Nonlinear elements may be combined with linear elements for computational efficiency if the nonlinear effects can be localized. Primary operations for nonlinear elements are updating element coordinates and applied loads for large displacements, and the internal relaxation iteration for material nonlinearity. Refer to Table 1.2.1 for a summary of the nonlinear element properties. The geometric nonlinearity becomes discernible when the structure is subjected to large displacement and rotation. Geometric nonlinear effects are prominent in two different aspects: geometric stiffening due to initial displacements and stresses, and follower forces due to a change in loads as a function of displacements. The large deformation effect resulting in large strains has not been implemented. Material nonlinearity is an inherent property of any engineering material.
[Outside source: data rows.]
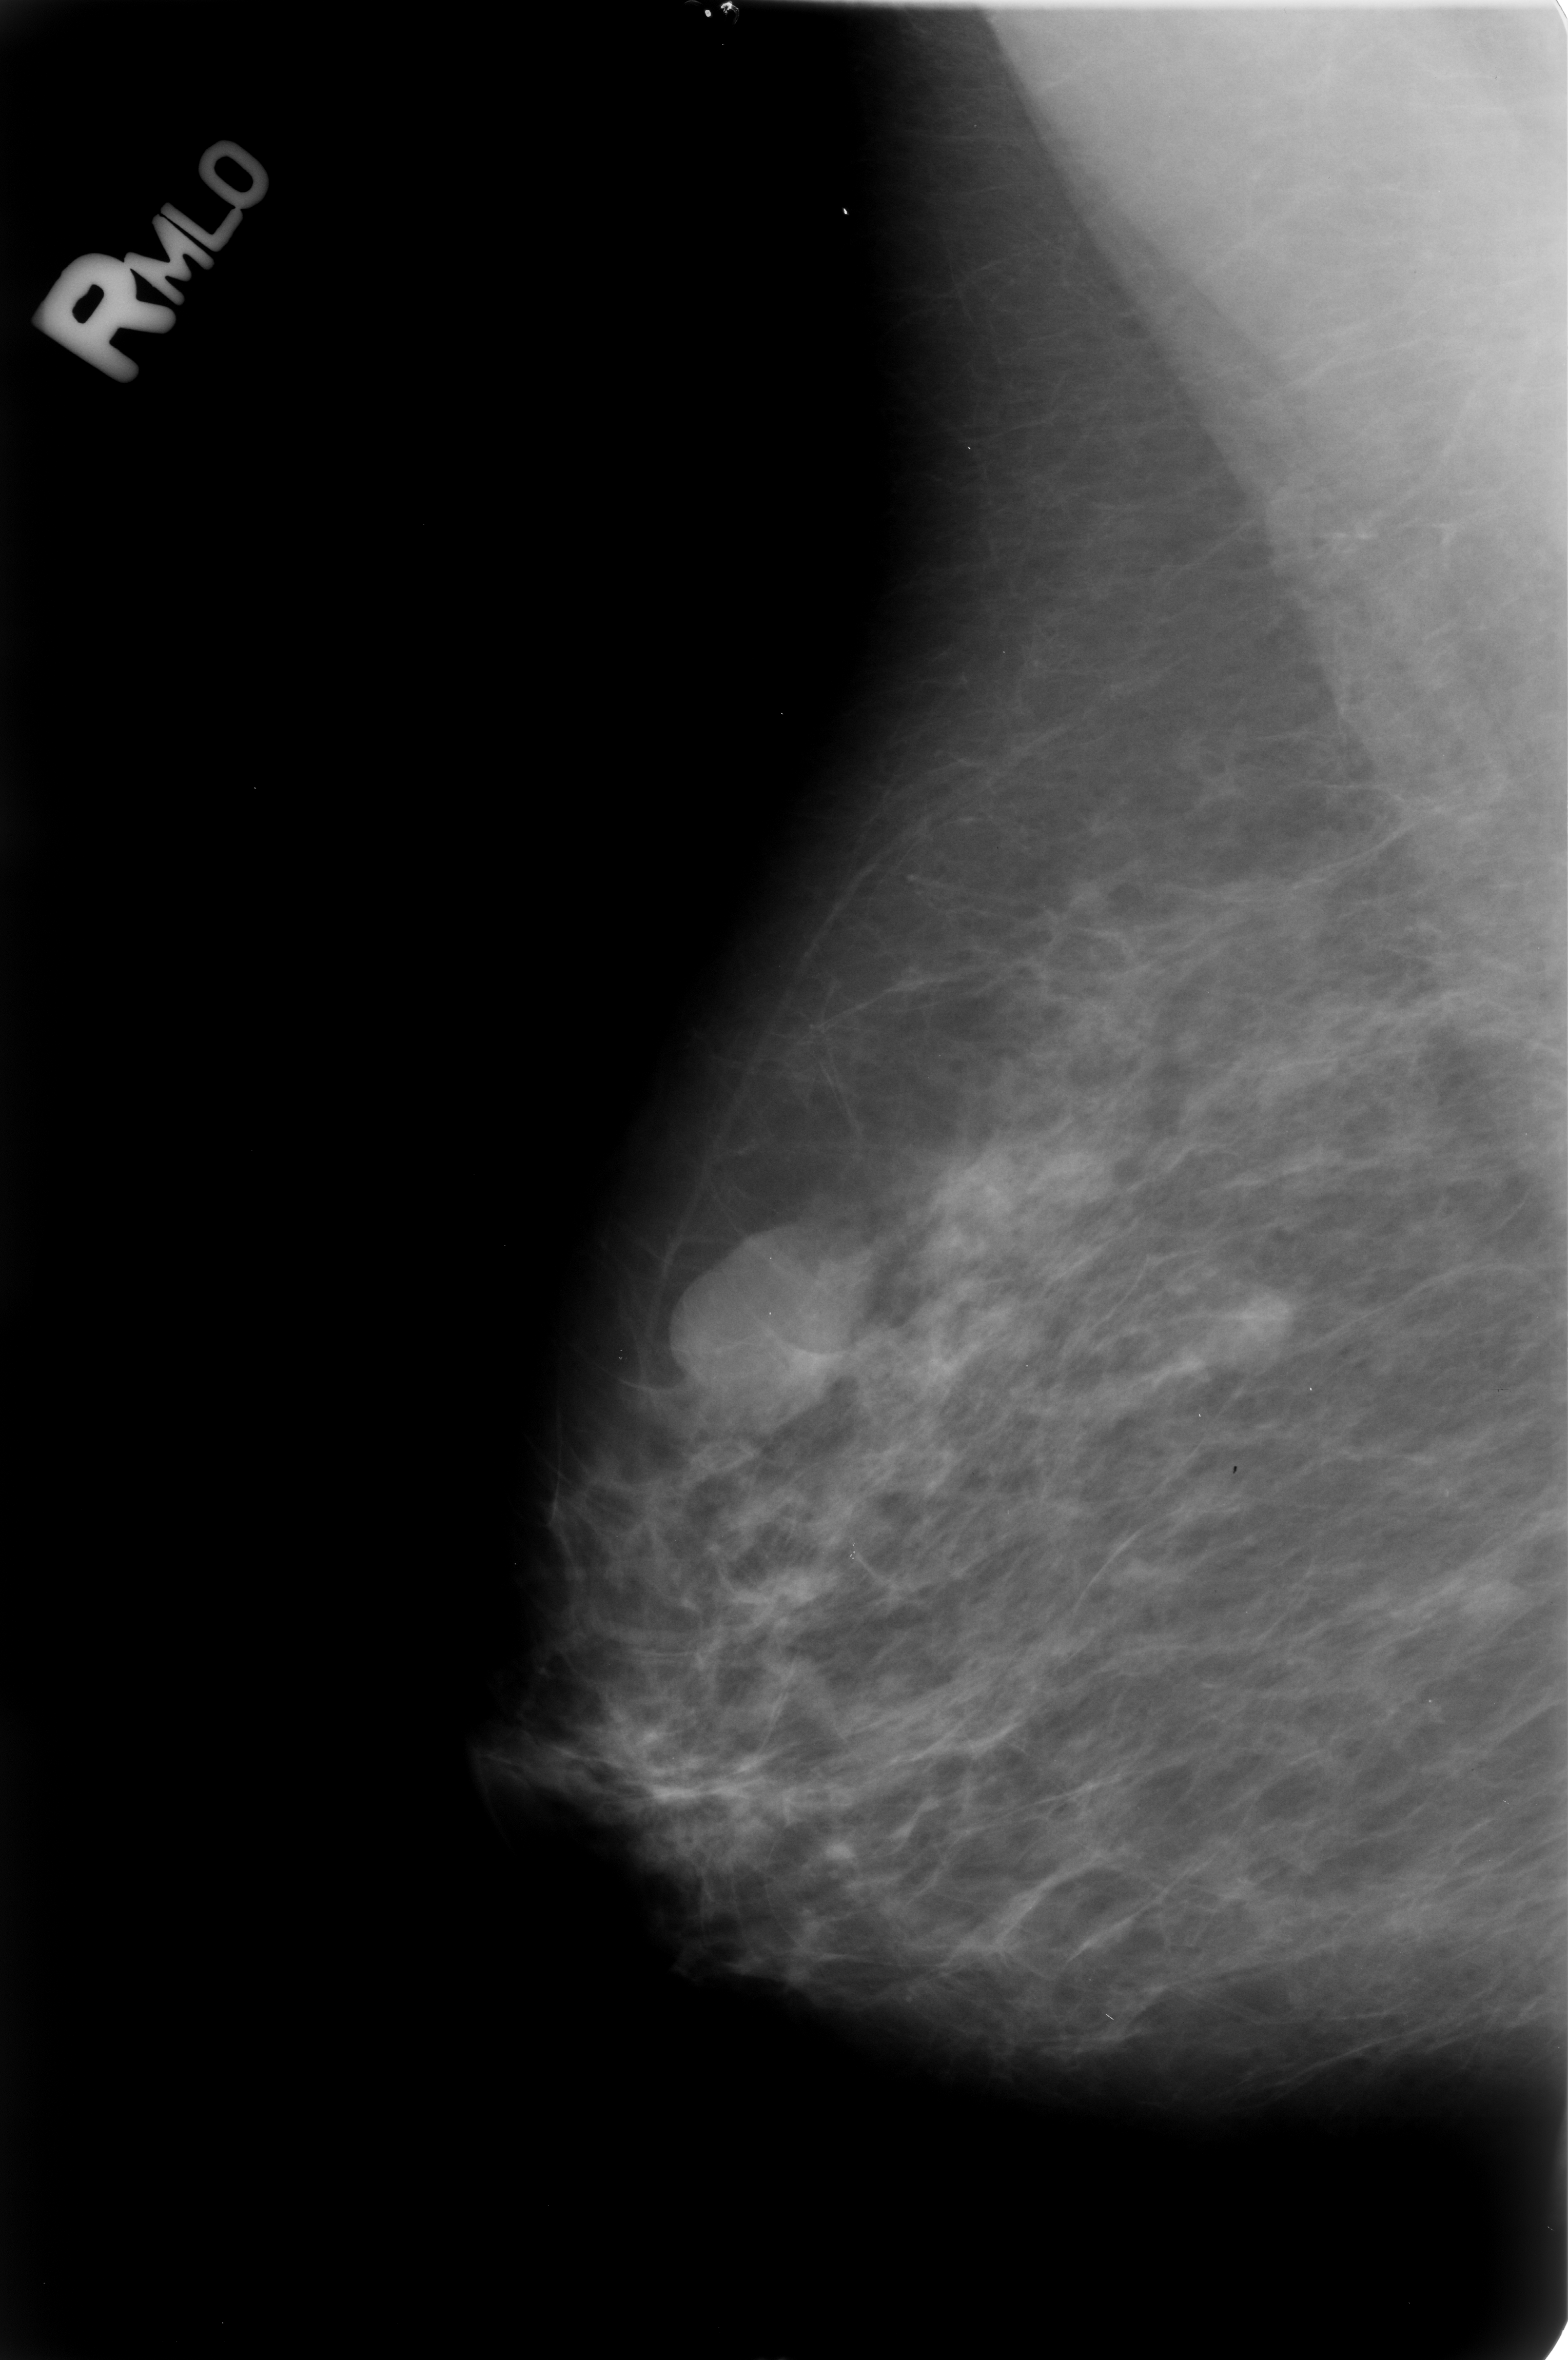
Mammogram (digitized film), right breast, mediolateral oblique (MLO) view, breast composition: scattered fibroglandular densities (BI-RADS density category 2 of 4).
Mass, shape lobulated, margins circumscribed / obscured; BI-RADS assessment category 4; pathology result (as recorded, not read from the image): benign.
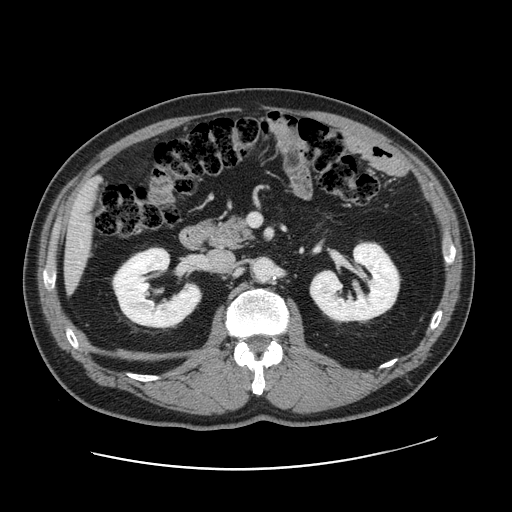
Contrast-enhanced abdominal CT, one axial slice. Slice 72 of 178 in the series (ordered by position). Intravenous contrast given. Soft-tissue window (W 400 / L 40 HU). 2.5 mm slice thickness. 512 × 512 image matrix. Case-level facts recorded for this patient, not image findings: patient: female, age 49 years at operation; diagnosis: colorectal cancer liver metastases, imaged before liver resection; multiple liver metastases: yes.
Annotated regions visible in this slice (expert manual segmentation):
- liver: bounding box <65,183,97,286> (left, top, right, bottom; pixels)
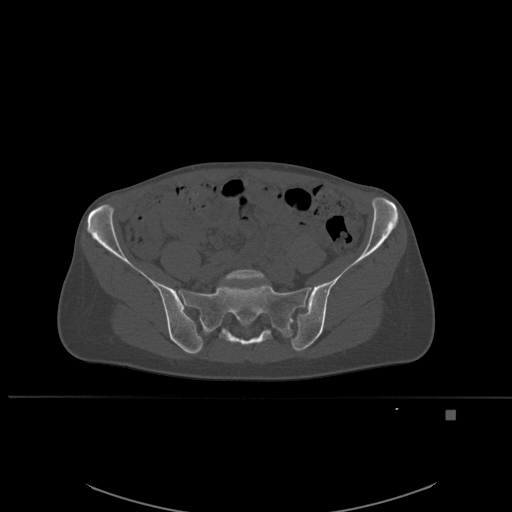
CT including the spine, one axial slice; position 156 of 537 along the scan axis; bone window (W 1800 / L 400 HU); 1.5 mm slice thickness; 512 × 512 image matrix, field of view 440 × 440 mm. Female patient, age 45 years. Case-level facts recorded for this patient, not image findings: primary cancer: lung.
Structures marked on this image (semi-automatically segmented with operator editing):
- L5 vertebra: bounding box <219,269,266,285> (left, top, right, bottom; pixels)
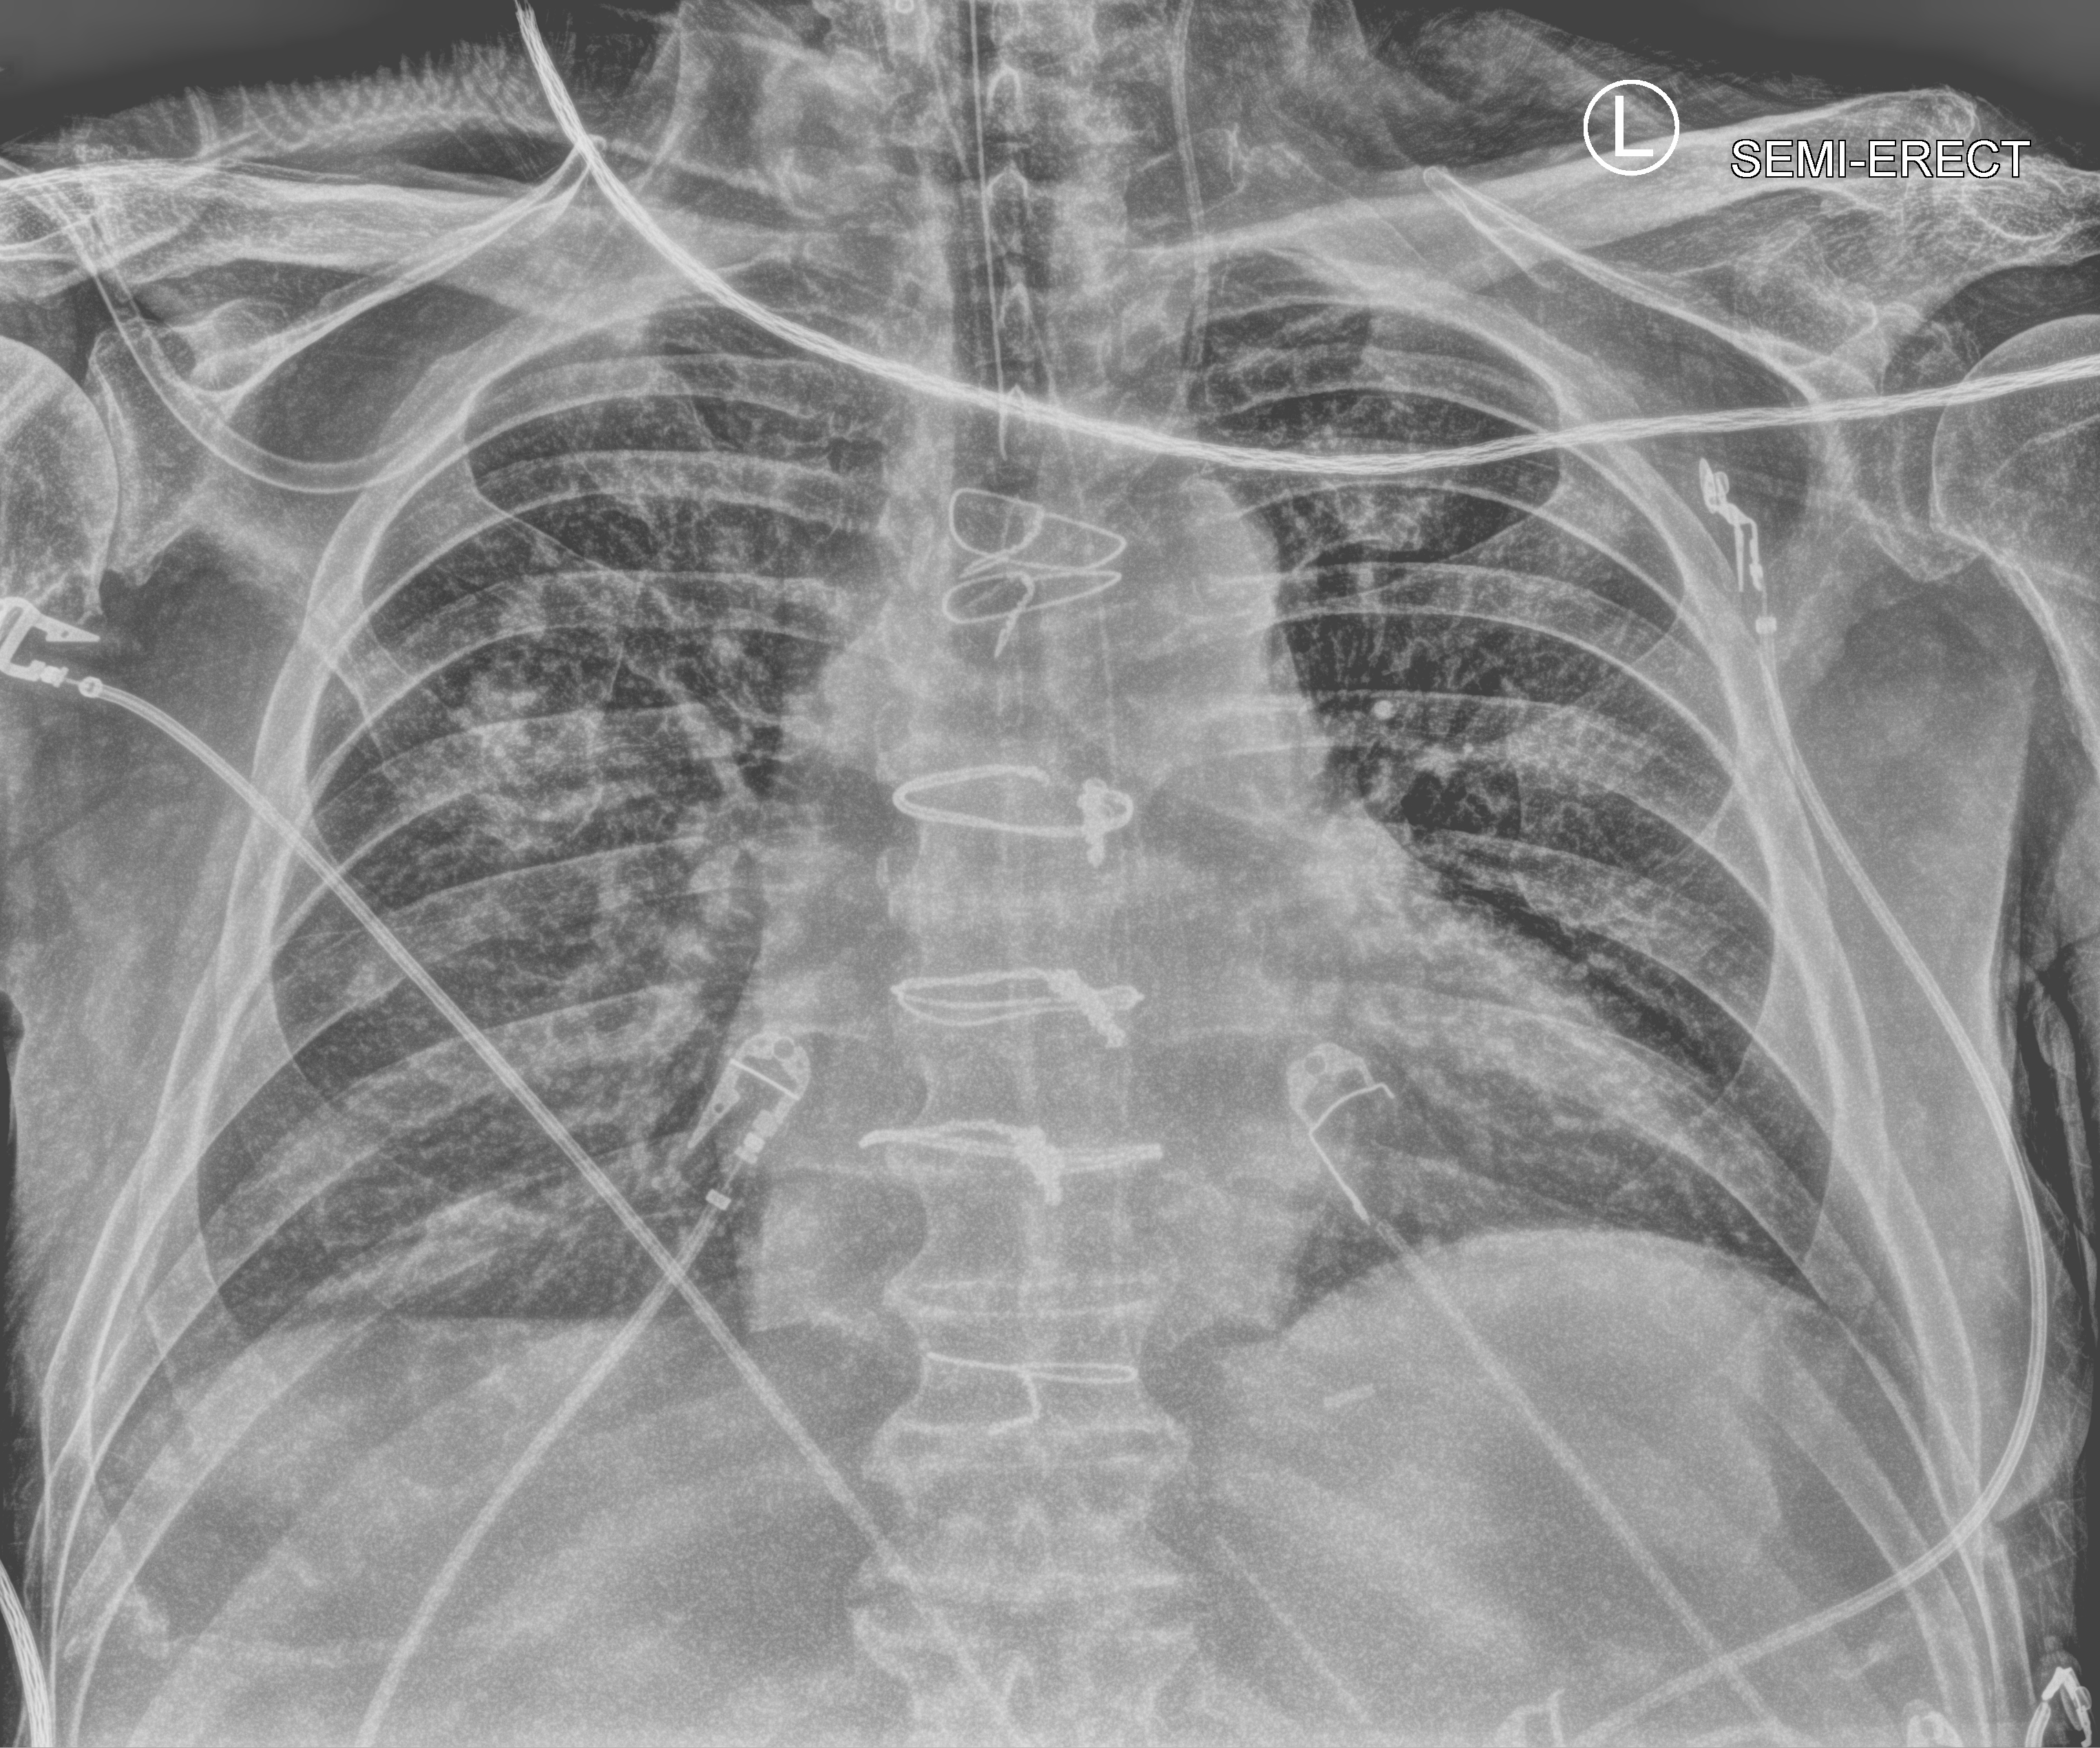
Chest X-ray (portable), anteroposterior (AP) projection. Patient hospitalised with COVID-19; male, aged 60–74 years.
From the hospital-stay record, not from the radiograph (when in the stay this image was taken is not recorded):
- mechanically ventilated during this hospital stay: yes
- admitted to intensive care during this hospital stay: yes
- length of hospital stay: 16 days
Material non-linear effects may be classified into many catagories. Included are plasticity, nonlinear elasticity, creep, and viscoelasticity. Creep and viscoelasticity, implemented as a generalized nonlinear viscoelastic capability, may be coupled with plasticity. Many sophisticated options are available for yield criteria and hardening behavior in plasticity. The primary solution operations are gradual load or time increments, iterations with convergence tests for acceptable equilibrium error, and stiffness matrix updates. The iterative process is based on the modified-Newton’s method combined with optional expeditious methods such as the quasi-Newton (BFGS) update and the line search. The stiffness matrix updates are performed occasionally to improve the computational efficiency, and may be overridden at the user’s discretion. A number of options of arc-length methods are also available for snap-through or post-buckling analysis of the static problems. For the transient response analysis, a number of options are available for implicit direct time integration, combined with adaptive and expedient iteration strategies similar to those implemented for static analysis.
Solution sequences 106 and 129 consolidate all the nonlinear features described above. SOL 106 is applicable to static, quasi-static, and nonlinear buckling analyses. SOL 129 is primarily applicable to dynamic transient response analysis with some limited static analysis capability. Both of these solution sequences can accommodate superelements.